5. Can a year only see a small portion of one's self? Is it the self more than it is the soul? Is the soul equivalent to nature? If not, where does it fall in the spectrum? What is it's relationship to form?

6. What is the value of choosing my life's direction based on my own independent objective self-interest, compared to cooperating with others -- potentially sacrificing my own benefit for their profit? To what degree have the working experiences in my life quantified the largest gap in income desparity between either myself as the 'employee/exploited party' and others as the 'employer/beneficiary', or vice versa? Is this in any way congruent to the best of what I can consider happiness?

7. What have I learned from substance abuse?

8. Is this substance abuse? By asking that question, do I become an addict?

9. If we are to agree with Elizabeth Gilbert that the healthiest mentality for the 21st century artist is a return to the pre-Rennaissance conception of genius, where genius is not a merited ranking based on self-torture or education, nor is it a title of inherent god-given talent; rather, genius is a spirit that may or may not visit the sentient being in the night -- at the least convenient moment, when no one is watching, something like a holy spirit -- then can this be considered the same as a/my muse?

10. Is the/a spirit supposed to posess me? Or am I viewing the spirit? Is it supposed to be a visual or sensual experience? Is this an experience for which I have not developed the senses to observe? To appreciate?

11. Am I equipped with the capacity to communicate with the realm of that experience? After all, mouths can talk and taste but ears can not do anything else but listen and get ear infections.

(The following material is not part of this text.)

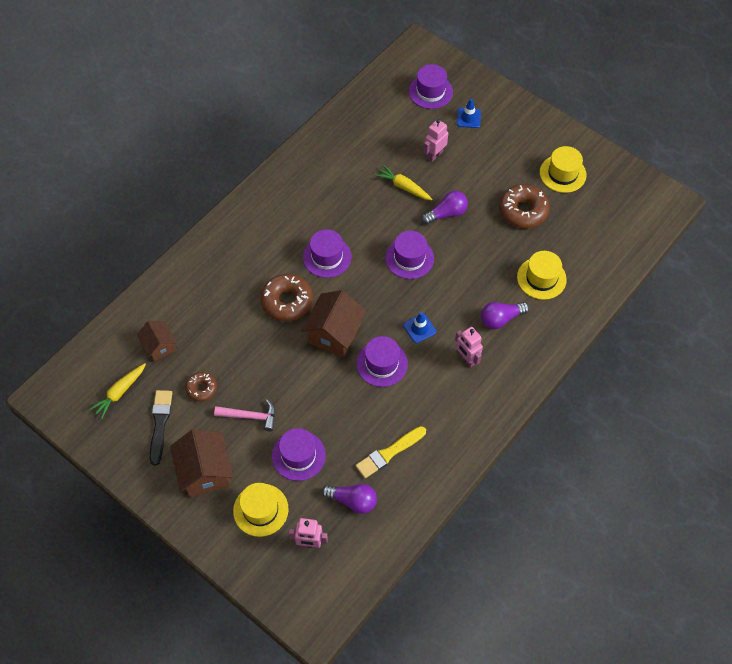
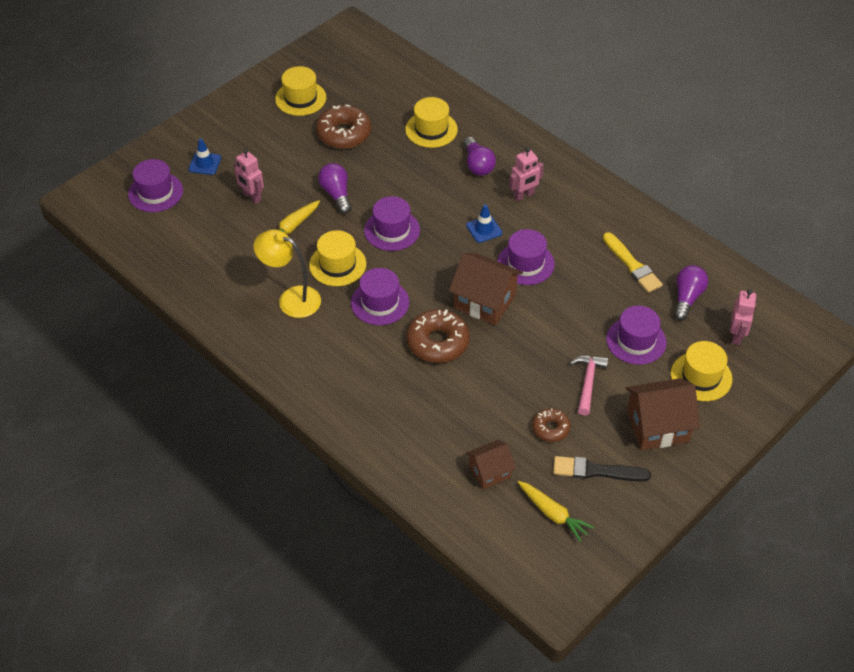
camera: 85 degrees left, 10 degrees down
(325, 196) = (291, 299): none -> yellow lamp
(365, 223) = (337, 264): none -> yellow hat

12. What relationship does sense bare to taste? Does the new, more raw, virgin and innocent sensory organ always have to be so affectionate to delicacy as inherent to beauty? To safety as inherent to beauty? To pleasure as inherent to beauty?

13. Does the older, more experienced and educated sensory organ always have to be so hardened, preferring intensity, danger, and ironically-intended ugliness as all inherent to beauty? To what degree do all those adjectives have to do with experiencing life in the post-modern world?

14. What is more valuable, education or experience?

15. Something of a poetic and rhetorical question: In experience, how close must we come to our own mortality in order to realize the freakish-accident of life?

16. Is humanity's search for it's origins (or the pursuit of these questions listed above) in any small way biased because our own nature despises any visual representation of it's own individual conception?

17. Is self-destruction the form that reflects the answer we know to that question deep within our nature? Within our souls?

18. Is that proof that I have one? Should that in any adverse way affect the quality of the experience I obtain from having one, assuming that I can in some realm not be my soul (as in how I can also not be my mind, brain, body, or consciousness alone or individually)?

Bonus question:
19. Do collage, pastiche, globalization, and neo-liberalism all lean towards a visual fabric to the world baring a stronger resemblance to chaos or order? To unity? To discourse? To the recognition of discernable solid objects representative of concrete sensations if not knowledge? To negative space as representative of the unknown, the ethereal, the eternal, the soul, the double-mirrored reflection into infinity?

A. To the large, epic, or long-form artistic process?

B. Or to the small, singular, miniscule, (episodic?), novella, short-form artistic process?

That "to be or not to be" speech in Hamlet asks a lot of questions.